> _Stored records_
━━━━━━━━━━━━━━━━━━━━━━━━━━━━━━

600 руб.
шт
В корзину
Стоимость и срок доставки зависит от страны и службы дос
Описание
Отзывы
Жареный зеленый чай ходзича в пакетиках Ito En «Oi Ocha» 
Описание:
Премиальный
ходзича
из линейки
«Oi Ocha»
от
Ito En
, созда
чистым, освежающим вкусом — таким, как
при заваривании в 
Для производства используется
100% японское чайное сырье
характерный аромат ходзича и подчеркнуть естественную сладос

━━━━━━━━━━━━━━━━━━━━━━━━━━━━━━

> _Exercise brief_
Every record needs to be reproduced exactly, with none skipped.

> _Solution to this exercise_
600 руб.
шт
В корзину
Стоимость и срок доставки зависит от страны и службы дос
Описание
Отзывы
Жареный зеленый чай ходзича в пакетиках Ito En «Oi Ocha» 
Описание:
Премиальный
ходзича
из линейки
«Oi Ocha»
от
Ito En
, созда
чистым, освежающим вкусом — таким, как
при заваривании в 
Для производства используется
100% японское чайное сырье
характерный аромат ходзича и подчеркнуть естественную сладос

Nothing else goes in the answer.